Drop all images and give the records again exactly.

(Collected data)
○ ○ ○

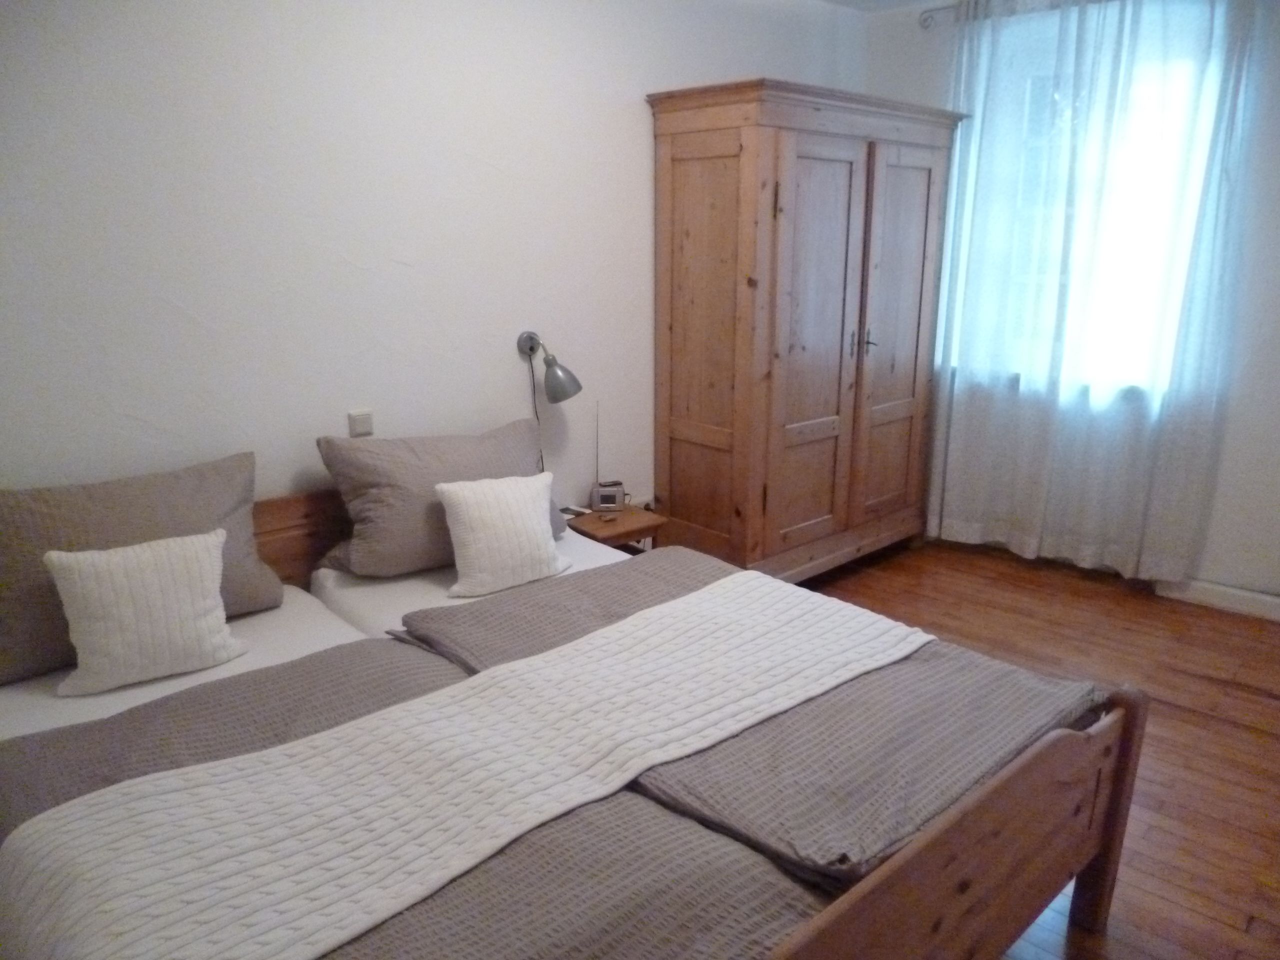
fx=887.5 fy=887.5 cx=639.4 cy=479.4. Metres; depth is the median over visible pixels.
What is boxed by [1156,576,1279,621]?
baseboard
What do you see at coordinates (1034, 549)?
curtain
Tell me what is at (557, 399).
wall lamp
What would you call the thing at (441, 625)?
right duvet
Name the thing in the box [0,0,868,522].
left wall
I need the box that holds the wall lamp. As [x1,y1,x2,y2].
[517,328,581,468]
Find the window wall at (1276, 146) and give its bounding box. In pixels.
[857,0,1279,605]
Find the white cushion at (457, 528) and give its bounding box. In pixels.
[434,470,570,596]
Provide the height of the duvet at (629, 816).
0.322 m
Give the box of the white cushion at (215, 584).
[43,527,247,695]
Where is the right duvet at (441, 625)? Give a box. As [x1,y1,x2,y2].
[401,545,1104,891]
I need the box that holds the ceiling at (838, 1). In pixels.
[814,0,945,12]
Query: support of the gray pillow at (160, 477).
on the bed
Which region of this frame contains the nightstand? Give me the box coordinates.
[564,503,667,552]
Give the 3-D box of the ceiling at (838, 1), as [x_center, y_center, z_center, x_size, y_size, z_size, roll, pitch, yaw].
[0.762,-1.662,1.870,4.650,0.117,3.902,-15,22,-43]
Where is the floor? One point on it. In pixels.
(1177, 713)
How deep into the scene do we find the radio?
3.56 m
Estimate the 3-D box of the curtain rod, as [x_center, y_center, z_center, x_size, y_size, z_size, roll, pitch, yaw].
[2.143,-1.947,3.342,0.168,0.079,2.540,-15,22,-43]
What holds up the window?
in the window wall at (1276, 146)
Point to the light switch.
(364, 418)
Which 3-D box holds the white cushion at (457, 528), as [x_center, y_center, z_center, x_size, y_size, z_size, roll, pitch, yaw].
[-0.416,0.151,2.735,0.403,0.323,0.214,-10,19,-33]
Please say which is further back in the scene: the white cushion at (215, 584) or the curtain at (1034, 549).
the curtain at (1034, 549)
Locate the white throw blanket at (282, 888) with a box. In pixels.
[1,574,927,959]
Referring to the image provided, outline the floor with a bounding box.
[809,535,1279,959]
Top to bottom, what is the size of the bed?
0.809 m
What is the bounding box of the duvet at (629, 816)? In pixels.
[2,646,837,959]
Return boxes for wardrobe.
[647,78,962,584]
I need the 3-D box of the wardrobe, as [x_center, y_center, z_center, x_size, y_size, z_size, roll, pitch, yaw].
[0.760,-0.600,4.088,1.516,2.077,0.618,-15,22,-43]
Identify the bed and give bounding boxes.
[0,483,1147,959]
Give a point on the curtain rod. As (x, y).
(926, 20)
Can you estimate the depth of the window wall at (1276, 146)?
3.64 m
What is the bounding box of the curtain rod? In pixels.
[917,1,965,29]
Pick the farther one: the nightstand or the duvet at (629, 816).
the nightstand
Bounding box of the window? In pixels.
[947,6,1231,399]
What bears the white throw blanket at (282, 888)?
on the duvet at (629, 816)
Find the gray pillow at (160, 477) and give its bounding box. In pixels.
[0,451,275,685]
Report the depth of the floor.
3.06 m
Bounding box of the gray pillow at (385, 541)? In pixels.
[312,420,565,579]
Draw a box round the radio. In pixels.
[588,399,627,509]
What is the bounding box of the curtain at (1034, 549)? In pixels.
[925,0,1262,584]
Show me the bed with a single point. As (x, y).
(968, 824)
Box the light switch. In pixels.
[347,408,373,436]
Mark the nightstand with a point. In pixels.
(626, 514)
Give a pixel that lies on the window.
(1154, 146)
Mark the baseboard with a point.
(1246, 598)
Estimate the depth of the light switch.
2.87 m
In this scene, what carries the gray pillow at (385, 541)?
on the bed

○ ○ ○

§ ANSWER
fx=887.5 fy=887.5 cx=639.4 cy=479.4. Metres; depth is the median over visible pixels.
What is boxed by [1156,576,1279,621]?
baseboard
What do you see at coordinates (1034, 549)?
curtain
Tell me what is at (557, 399).
wall lamp
What would you call the thing at (441, 625)?
right duvet
Name the thing in the box [0,0,868,522].
left wall
I need the box that holds the wall lamp. As [x1,y1,x2,y2].
[517,328,581,468]
Find the window wall at (1276, 146) and give its bounding box. In pixels.
[857,0,1279,605]
Find the white cushion at (457, 528) and give its bounding box. In pixels.
[434,470,570,596]
Provide the height of the duvet at (629, 816).
0.322 m
Give the box of the white cushion at (215, 584).
[43,527,247,695]
Where is the right duvet at (441, 625)? Give a box. As [x1,y1,x2,y2].
[401,545,1104,891]
I need the box that holds the ceiling at (838, 1). In pixels.
[814,0,945,12]
Query: support of the gray pillow at (160, 477).
on the bed
Which region of this frame contains the nightstand? Give me the box coordinates.
[564,503,667,552]
Give the 3-D box of the ceiling at (838, 1), as [x_center, y_center, z_center, x_size, y_size, z_size, roll, pitch, yaw].
[0.762,-1.662,1.870,4.650,0.117,3.902,-15,22,-43]
Where is the floor? One point on it. In pixels.
(1177, 713)
How deep into the scene do we find the radio?
3.56 m
Estimate the 3-D box of the curtain rod, as [x_center, y_center, z_center, x_size, y_size, z_size, roll, pitch, yaw].
[2.143,-1.947,3.342,0.168,0.079,2.540,-15,22,-43]
What holds up the window?
in the window wall at (1276, 146)
Point to the light switch.
(364, 418)
Which 3-D box holds the white cushion at (457, 528), as [x_center, y_center, z_center, x_size, y_size, z_size, roll, pitch, yaw].
[-0.416,0.151,2.735,0.403,0.323,0.214,-10,19,-33]
Please say which is further back in the scene: the white cushion at (215, 584) or the curtain at (1034, 549).
the curtain at (1034, 549)
Locate the white throw blanket at (282, 888) with a box. In pixels.
[1,574,927,959]
Referring to the image provided, outline the floor with a bounding box.
[809,535,1279,959]
Top to bottom, what is the size of the bed?
0.809 m
What is the bounding box of the duvet at (629, 816)? In pixels.
[2,646,837,959]
Return boxes for wardrobe.
[647,78,962,584]
I need the 3-D box of the wardrobe, as [x_center, y_center, z_center, x_size, y_size, z_size, roll, pitch, yaw].
[0.760,-0.600,4.088,1.516,2.077,0.618,-15,22,-43]
Identify the bed and give bounding boxes.
[0,483,1147,959]
Give a point on the curtain rod. As (x, y).
(926, 20)
Can you estimate the depth of the window wall at (1276, 146)?
3.64 m
What is the bounding box of the curtain rod? In pixels.
[917,1,965,29]
Pick the farther one: the nightstand or the duvet at (629, 816).
the nightstand
Bounding box of the window? In pixels.
[947,6,1231,399]
What bears the white throw blanket at (282, 888)?
on the duvet at (629, 816)
Find the gray pillow at (160, 477) and give its bounding box. In pixels.
[0,451,275,685]
Report the depth of the floor.
3.06 m
Bounding box of the gray pillow at (385, 541)? In pixels.
[312,420,565,579]
Draw a box round the radio. In pixels.
[588,399,627,509]
What is the bounding box of the curtain at (1034, 549)? In pixels.
[925,0,1262,584]
Show me the bed with a single point. As (x, y).
(968, 824)
Box the light switch. In pixels.
[347,408,373,436]
Mark the nightstand with a point. In pixels.
(626, 514)
Give a pixel that lies on the window.
(1154, 146)
Mark the baseboard with a point.
(1246, 598)
Estimate the depth of the light switch.
2.87 m
In this scene, what carries the gray pillow at (385, 541)?
on the bed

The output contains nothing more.